10 milhões de colmeias, no valor de US $ 2 bilhões, morreram nos últimos seis anos nos EUA
As vendas de fungicidas cresceram mais de 30% e as vendas de inseticidas também cresceram significativamente no Brasil durante o primeiro trimestre de 2013. Divulgou a suíça Syngenta, uma das maiores empresas de agroquímicos e sementes do mundo. Crédito: Ben Margot/AP

Os cientistas tinham dificuldade em encontrar o gatilho para a chamada Colony Collapse Disorder (CCD), (Desordem do Colapso das Colônias, em inglês), que dizimou cerca de 10 milhões de colmeias, no valor de US $ 2 bilhões, nos últimos seis anos. Os suspeitos incluem agrotóxicos, parasitas transmissores de doenças e má nutrição. Mas, em um estudo inédito publicado este mês na revista PLoS ONE, os cientistas da Universidade de Maryland e do Departamento de Agricultura dos EUA identificaram um caldeirão de pesticidas e fungicidas contaminando o pólen recolhido pelas abelhas para alimentarem suas colmeias. Os resultados abrem novos caminhos para sabermos porque um grande número de abelhas está morrendo e a causa específica da DCC, que mata a colmeia inteira simultaneamente.

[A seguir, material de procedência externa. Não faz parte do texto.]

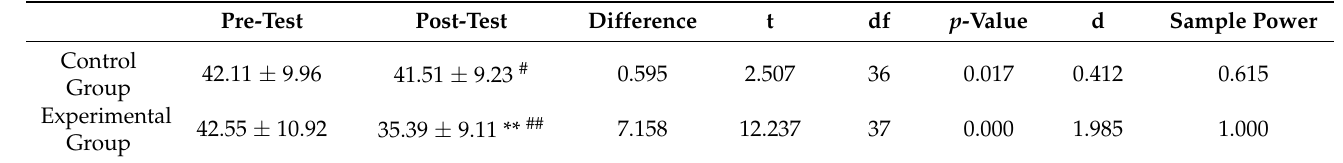
Table 5. Pre-/post-comparison of DASS-21 for two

Quando os pesquisadores coletaram pólen de colmeias que fazem a polinização de cranberry, melancia e outras culturas, e alimentaram abelhas saudáveis, essas abelhas mostraram um declínio significativo na capacidade de resistir à infecção por um parasita chamado Nosema ceranae. O parasita tem sido relacionado a Desordem do Colapso das Colônias (DCC), embora os cientistas sejam cautelosos ao salientar que as conclusões não vinculam diretamente os pesticidas a DCC. O pólen foi contaminado, em média, por nove pesticidas e fungicidas diferentes, contudo os cientistas já descobriram 21 agrotóxicos em uma única amostra. Sendo oito deles associados ao maior risco de infecção pelo parasita.

O mais preocupante, as abelhas que comem pólen contaminado com fungicidas tiveram três vezes mais chances de serem infectadas pelo parasita. Amplamente utilizados, pensávamos que os fungicidas fossem inofensivos para as abelhas, já que são concebidos para matar fungos, não insetos, em culturas como a de maçã.

 “Há evidências crescentes de que os fungicidas podem estar afetando as abelhas diretamente e eu acho que fica evidente a necessidade de reavaliarmos a forma como rotulamos esses produtos químicos agrícolas”, disse Dennis vanEngelsdorp, autor principal do estudo.

Os rótulos dos agrotóxicos alertam os agricultores para não pulverizarem quando existem abelhas polinizadoras na vizinhança, mas essas precauções não são aplicadas aos fungicidas.

As populações de abelhas estão tão baixas que os EUA agora tem 60% das colônias sobreviventes do país apenas para polinizar uma cultura de amêndoas na Califórnia. E isso não é um problema apenas da costa oeste americana – a Califórnia fornece 80% das amêndoas do mundo, um mercado de US $ 4 bilhões.

Nos últimos anos, uma classe de substâncias químicas chamadas neonicotinóides tem sido associada à morte de abelhas e em abril os órgãos reguladores proibiram o uso do inseticida por dois anos na Europa, onde as populações de abelhas também despencaram. Mas Dennis vanEngelsdorp, um cientista assistente de pesquisa na Universidade de Maryland, diz que o novo estudo mostra que a interação de vários agrotóxicos está afetando a saúde das abelhas.

“A questão dos agrotóxicos em si é muito mais complexa do acreditávamos ser”, diz ele. “É muito mais complicado do que apenas um produto, significando naturalmente que a solução não está em apenas proibir uma classe de produtos.”

O estudo descobriu outra complicação nos esforços para salvar as abelhas: as abelhas norte-americanas, que são descendentes de abelhas europeias, não trazem para casa o pólen das culturas nativas norte-americanas, mas coletam de ervas daninhas e flores silvestres próximas. O pólen dessas plantas, no entanto, também estava contaminado com pesticidas, mesmo não sendo alvo de pulverização.

“Não está claro se os pesticidas estão se dispersando sobre essas plantas, mas precisamos ter um novo olhar sobre as práticas de pulverização agrícola”, diz van Engelsdorp.